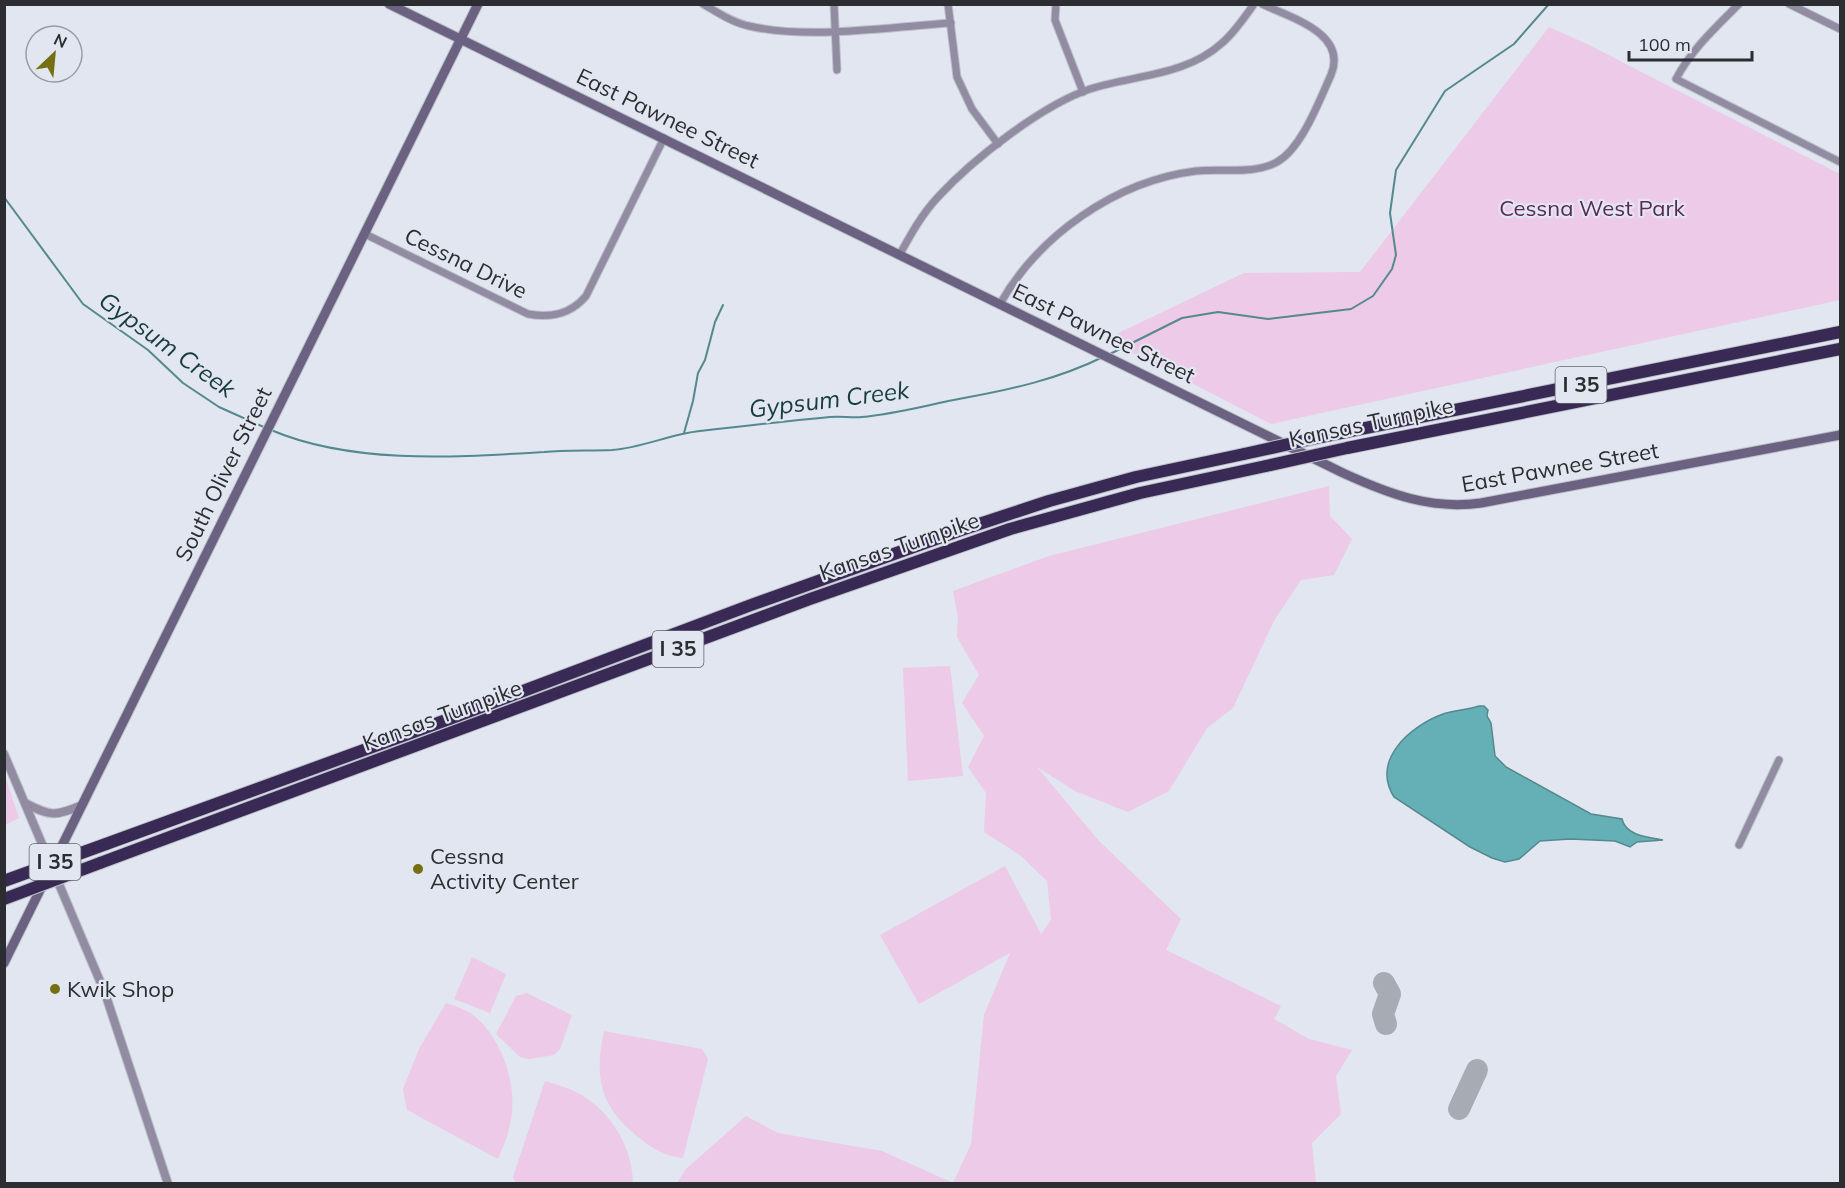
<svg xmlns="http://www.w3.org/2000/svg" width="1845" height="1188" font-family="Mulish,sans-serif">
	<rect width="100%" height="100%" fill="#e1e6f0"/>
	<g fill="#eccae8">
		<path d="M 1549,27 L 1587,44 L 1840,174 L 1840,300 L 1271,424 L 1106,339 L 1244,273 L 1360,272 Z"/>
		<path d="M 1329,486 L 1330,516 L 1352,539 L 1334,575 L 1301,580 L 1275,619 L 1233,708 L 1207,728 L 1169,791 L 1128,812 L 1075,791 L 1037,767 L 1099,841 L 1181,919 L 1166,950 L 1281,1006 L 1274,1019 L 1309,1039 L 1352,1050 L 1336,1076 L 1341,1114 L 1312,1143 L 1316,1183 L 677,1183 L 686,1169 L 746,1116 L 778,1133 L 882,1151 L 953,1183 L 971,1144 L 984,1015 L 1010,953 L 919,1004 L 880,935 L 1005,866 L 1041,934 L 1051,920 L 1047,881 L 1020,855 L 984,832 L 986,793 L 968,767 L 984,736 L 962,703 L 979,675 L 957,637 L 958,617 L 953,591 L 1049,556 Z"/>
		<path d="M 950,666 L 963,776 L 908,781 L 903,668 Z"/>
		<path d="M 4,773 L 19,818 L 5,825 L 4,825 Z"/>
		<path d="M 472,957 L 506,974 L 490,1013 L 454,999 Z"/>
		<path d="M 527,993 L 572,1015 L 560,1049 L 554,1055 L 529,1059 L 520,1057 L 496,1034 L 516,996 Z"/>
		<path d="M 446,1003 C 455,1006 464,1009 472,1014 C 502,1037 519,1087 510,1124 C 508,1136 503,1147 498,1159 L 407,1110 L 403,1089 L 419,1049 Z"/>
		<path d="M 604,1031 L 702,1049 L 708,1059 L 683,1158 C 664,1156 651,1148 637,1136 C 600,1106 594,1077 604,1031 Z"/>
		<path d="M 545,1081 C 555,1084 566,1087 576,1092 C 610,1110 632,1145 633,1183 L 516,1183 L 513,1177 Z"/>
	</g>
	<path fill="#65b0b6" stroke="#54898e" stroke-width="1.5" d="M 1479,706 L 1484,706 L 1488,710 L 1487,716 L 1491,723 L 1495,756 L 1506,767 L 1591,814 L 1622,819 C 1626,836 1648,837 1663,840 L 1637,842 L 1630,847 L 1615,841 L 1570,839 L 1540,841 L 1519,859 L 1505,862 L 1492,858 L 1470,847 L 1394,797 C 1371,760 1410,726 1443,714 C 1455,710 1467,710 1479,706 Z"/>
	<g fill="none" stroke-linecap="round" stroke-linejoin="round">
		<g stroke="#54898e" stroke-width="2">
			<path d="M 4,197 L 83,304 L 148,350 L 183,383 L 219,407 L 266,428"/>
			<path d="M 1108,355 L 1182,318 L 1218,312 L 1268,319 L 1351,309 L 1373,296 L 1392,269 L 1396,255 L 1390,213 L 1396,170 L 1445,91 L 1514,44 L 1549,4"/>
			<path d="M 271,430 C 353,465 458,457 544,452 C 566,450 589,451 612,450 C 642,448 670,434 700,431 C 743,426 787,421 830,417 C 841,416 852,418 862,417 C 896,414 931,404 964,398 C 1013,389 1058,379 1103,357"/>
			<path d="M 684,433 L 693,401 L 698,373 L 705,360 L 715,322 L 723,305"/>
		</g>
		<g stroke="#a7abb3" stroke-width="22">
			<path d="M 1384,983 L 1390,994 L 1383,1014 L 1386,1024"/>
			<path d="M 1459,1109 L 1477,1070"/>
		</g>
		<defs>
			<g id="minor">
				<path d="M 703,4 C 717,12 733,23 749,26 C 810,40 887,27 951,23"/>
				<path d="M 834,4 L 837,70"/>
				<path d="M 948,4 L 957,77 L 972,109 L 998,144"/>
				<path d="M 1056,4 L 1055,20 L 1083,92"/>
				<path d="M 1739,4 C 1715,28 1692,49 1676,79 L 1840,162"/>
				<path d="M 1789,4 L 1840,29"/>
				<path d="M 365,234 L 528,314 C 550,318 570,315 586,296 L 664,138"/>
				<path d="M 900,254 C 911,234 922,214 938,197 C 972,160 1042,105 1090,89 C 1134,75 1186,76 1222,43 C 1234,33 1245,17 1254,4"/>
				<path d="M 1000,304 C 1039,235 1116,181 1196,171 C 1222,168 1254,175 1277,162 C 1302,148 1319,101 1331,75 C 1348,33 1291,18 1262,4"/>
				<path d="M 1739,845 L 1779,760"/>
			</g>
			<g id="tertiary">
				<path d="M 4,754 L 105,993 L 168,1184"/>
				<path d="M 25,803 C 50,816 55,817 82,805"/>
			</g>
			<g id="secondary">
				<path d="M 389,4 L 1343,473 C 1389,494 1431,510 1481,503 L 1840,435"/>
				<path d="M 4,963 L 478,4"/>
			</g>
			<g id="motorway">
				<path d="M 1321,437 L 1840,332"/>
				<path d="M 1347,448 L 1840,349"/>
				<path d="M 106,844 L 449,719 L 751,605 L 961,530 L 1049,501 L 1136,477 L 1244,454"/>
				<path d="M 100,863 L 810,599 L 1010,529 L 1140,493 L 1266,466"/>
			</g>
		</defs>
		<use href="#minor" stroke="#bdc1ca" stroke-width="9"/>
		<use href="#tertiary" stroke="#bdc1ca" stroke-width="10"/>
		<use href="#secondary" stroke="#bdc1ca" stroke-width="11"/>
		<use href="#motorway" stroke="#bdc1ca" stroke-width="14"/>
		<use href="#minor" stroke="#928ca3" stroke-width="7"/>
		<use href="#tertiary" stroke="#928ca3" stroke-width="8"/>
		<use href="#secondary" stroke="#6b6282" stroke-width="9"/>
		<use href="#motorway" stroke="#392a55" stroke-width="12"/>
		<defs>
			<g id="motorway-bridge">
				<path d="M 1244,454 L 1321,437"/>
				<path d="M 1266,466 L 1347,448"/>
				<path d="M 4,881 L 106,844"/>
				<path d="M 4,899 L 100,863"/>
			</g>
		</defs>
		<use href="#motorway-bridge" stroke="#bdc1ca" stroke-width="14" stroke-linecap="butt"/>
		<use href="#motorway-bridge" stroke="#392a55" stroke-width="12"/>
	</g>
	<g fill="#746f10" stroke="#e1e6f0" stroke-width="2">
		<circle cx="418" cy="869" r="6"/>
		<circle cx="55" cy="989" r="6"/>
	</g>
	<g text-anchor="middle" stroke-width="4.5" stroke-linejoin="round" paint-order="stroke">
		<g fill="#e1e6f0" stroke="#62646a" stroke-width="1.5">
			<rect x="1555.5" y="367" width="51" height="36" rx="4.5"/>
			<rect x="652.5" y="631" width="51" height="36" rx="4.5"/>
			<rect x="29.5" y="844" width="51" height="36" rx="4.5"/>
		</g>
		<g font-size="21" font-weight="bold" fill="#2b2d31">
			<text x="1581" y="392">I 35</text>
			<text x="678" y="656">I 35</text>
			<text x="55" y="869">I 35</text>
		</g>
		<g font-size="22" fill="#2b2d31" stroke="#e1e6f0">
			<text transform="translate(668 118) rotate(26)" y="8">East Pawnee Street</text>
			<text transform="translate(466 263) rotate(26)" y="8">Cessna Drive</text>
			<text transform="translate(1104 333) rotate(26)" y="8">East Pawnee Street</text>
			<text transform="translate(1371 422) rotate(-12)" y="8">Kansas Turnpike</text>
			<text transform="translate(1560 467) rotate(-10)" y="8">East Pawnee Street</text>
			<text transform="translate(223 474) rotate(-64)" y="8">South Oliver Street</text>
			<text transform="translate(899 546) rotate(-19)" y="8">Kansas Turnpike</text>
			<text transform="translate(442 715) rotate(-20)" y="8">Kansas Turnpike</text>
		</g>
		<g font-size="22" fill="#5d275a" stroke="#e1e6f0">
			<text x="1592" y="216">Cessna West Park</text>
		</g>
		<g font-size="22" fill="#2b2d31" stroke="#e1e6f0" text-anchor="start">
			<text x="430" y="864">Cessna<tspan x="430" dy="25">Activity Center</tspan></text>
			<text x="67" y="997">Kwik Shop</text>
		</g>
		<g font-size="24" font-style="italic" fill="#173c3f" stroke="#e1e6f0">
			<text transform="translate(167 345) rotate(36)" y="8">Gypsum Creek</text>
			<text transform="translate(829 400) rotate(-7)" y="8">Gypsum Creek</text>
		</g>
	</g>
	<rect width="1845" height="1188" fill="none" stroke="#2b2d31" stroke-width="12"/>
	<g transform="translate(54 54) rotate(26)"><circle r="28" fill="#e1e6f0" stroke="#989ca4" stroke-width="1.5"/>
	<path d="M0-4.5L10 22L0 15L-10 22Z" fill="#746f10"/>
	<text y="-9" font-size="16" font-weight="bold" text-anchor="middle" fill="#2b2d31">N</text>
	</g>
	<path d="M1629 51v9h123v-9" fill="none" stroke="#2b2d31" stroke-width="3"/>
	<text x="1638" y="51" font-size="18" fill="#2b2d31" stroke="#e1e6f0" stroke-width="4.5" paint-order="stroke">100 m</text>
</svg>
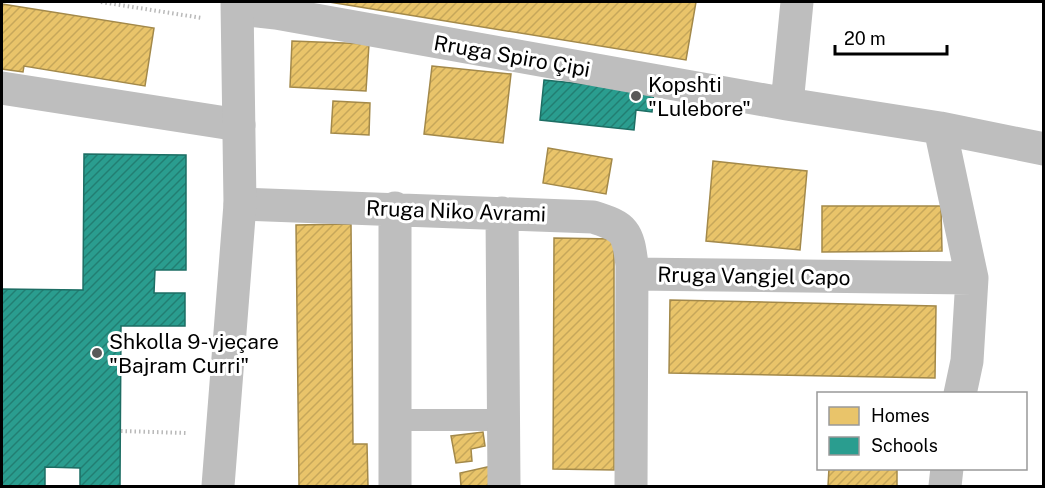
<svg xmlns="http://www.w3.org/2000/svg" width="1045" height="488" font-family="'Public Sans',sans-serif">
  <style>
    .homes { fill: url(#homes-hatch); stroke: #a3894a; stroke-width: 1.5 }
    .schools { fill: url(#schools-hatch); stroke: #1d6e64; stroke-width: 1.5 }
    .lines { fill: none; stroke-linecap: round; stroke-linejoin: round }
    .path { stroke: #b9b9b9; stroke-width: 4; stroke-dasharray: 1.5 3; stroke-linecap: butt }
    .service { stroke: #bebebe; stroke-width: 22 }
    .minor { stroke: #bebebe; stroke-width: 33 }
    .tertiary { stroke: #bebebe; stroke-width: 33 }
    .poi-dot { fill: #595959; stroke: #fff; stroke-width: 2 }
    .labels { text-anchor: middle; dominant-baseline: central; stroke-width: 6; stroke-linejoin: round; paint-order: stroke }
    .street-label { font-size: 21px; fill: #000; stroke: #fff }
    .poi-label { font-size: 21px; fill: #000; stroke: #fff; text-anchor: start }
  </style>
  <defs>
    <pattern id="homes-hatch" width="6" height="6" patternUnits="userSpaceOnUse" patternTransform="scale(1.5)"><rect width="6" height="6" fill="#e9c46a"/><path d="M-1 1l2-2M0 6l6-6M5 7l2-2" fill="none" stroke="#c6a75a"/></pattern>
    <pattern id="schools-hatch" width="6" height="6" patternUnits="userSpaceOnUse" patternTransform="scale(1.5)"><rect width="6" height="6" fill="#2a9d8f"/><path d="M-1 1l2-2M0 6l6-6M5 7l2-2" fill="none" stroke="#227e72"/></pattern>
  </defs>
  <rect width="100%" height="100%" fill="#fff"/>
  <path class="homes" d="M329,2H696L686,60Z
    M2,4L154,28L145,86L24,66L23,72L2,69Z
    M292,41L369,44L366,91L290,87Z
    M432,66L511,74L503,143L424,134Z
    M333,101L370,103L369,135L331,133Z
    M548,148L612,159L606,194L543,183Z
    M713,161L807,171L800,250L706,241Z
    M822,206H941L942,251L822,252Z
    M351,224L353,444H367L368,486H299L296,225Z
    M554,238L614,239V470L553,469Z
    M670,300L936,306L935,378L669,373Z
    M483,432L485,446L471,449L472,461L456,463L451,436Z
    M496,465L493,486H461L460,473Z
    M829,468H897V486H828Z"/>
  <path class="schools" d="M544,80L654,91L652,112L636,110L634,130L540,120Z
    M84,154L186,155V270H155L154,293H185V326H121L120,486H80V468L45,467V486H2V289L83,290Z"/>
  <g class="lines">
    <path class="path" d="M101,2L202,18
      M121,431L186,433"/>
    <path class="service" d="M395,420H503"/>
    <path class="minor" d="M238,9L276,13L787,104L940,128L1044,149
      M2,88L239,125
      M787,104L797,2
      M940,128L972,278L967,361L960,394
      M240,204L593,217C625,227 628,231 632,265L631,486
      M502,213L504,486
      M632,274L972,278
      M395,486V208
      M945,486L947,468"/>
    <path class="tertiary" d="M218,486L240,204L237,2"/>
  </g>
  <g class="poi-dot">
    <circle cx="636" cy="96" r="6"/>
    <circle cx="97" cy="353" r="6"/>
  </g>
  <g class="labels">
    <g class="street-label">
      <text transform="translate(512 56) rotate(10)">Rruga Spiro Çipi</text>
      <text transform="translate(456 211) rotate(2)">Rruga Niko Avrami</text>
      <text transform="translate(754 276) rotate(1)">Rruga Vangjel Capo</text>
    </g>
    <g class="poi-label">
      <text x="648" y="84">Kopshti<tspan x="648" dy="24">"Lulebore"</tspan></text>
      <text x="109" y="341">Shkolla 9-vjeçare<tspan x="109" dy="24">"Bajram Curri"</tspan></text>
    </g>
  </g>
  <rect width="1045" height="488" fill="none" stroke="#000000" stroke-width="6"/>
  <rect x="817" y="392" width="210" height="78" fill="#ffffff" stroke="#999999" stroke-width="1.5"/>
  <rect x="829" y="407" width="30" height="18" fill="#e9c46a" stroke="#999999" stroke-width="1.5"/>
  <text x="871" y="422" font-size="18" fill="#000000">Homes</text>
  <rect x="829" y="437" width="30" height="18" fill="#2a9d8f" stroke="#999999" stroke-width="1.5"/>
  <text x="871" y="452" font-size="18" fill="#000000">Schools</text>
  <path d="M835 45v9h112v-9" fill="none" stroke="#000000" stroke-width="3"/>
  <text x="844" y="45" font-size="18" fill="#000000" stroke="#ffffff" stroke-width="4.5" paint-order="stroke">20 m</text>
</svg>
+++
## [What to produce]
Where a line of the listing contains "linejoin", count it; your answer must be only the resulting number.

## [Answer to the exercise]
4